Love the theme and components. But designer to designer, what did you think about the decision space?
I’m having trouble putting my finger on it, but it didn’t feel right. Not rewarding maybe? Because I could chose most any action with any resource and gain any resource as a reward. I’ve noticed this is lots of popular, newer games. I imagine the intention was to make it so that players never feel stuck... but when there are ~ 8 types of components you can acquire, and they all involve a wide distribution of mostly the same resources... I feel like there’s no real reason to go hard on “artifact cards” v playing as a generalist.
The only incentives I see to select between components (cards, tiles, idols, etc) are 1. immediate availability and 2. How/how often they would reactivate. ...Making the gameplay feel mostly like a blindfolded tactical optimization puzzle, and making the resources feel completely abstracted.
I’m not sure if I’m making sense, just wondering if anyone else noticed or felt this.
Cheers!
Yeah Scott, i think you nailed it. It was far looser than the Raiders game in that respect. I never really felt blocked out or unable to act and do something
This was enjoyable but a very forgettable game
"Conveniently uninhabited" - seems for some games it's easier for them to just side step the ramifications of colonial powers looting the history of local regions, rather than addressing it...
Yep, that's exactly the point I wanted to make there too. The whole pulp archeology trope is pretty heavy with colonialist ideas, its very convenient there are no indigenous people here.
@@3MBG I figured that might've been how you felt, just based on the tone when you said that phrase!
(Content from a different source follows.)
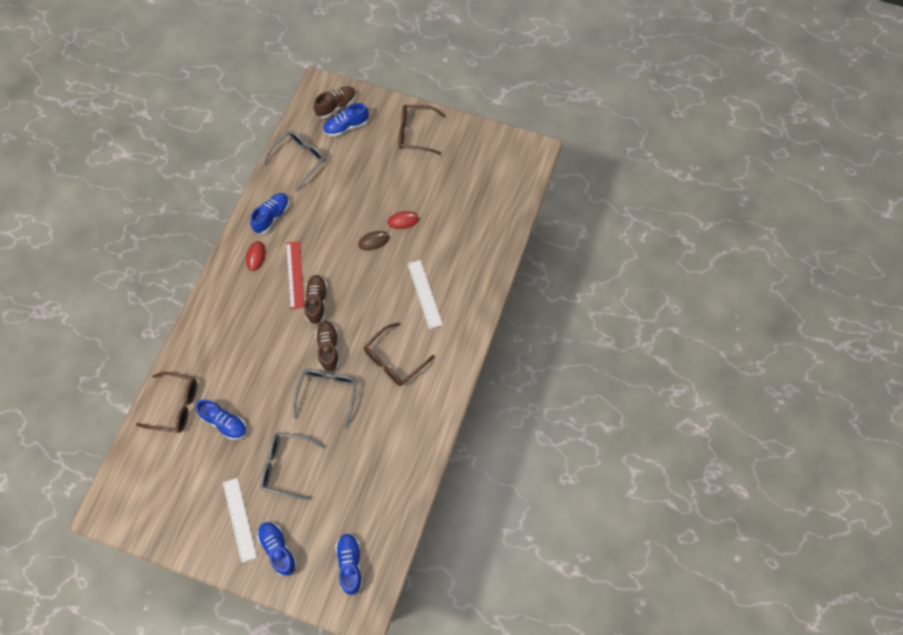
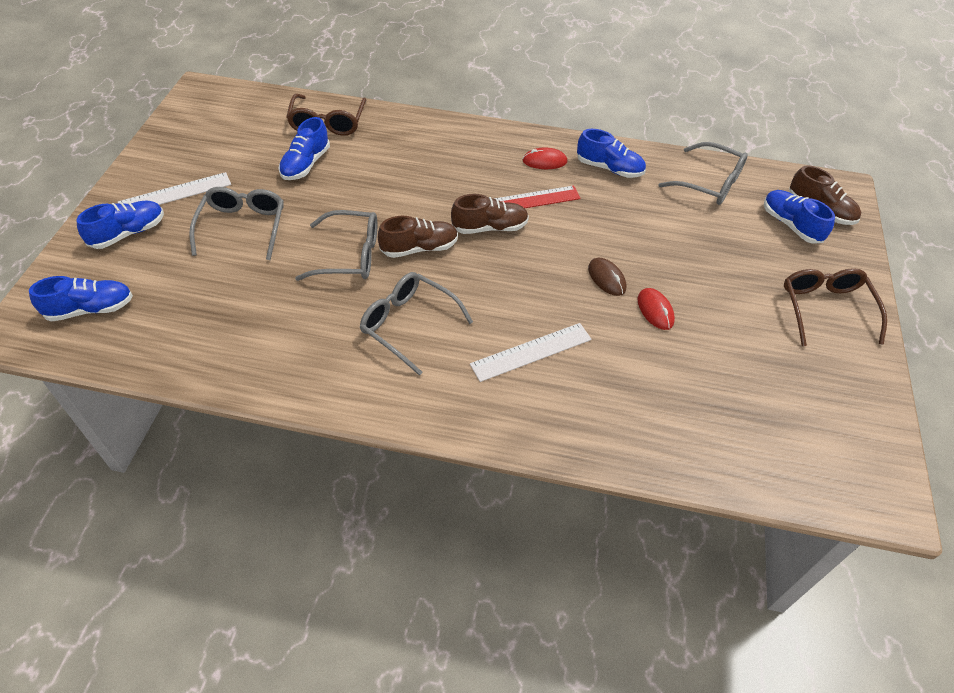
camera: 80 degrees right, 15 degrees down
brown glasses [364,323,435,386] -> grey glasses [360,272,473,376]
Couldn't follow this explanation at all.
The funny thing about this comment, is it's telling on you, not me ;)
@@3MBGWell, no. You make some great videos but for a three minute intro the first half is too bogged down in technical details that don’t help make clear what’s really going on in the overall game.
I dislike this static game. The board, for what it is, shouldn’t be static. Mage knights tile placement eclipses this. The research track is way way to powerful and it took my group of 4 3 hours to play. Tooooo long.
3 hours? We played 4 player games in just over an hour.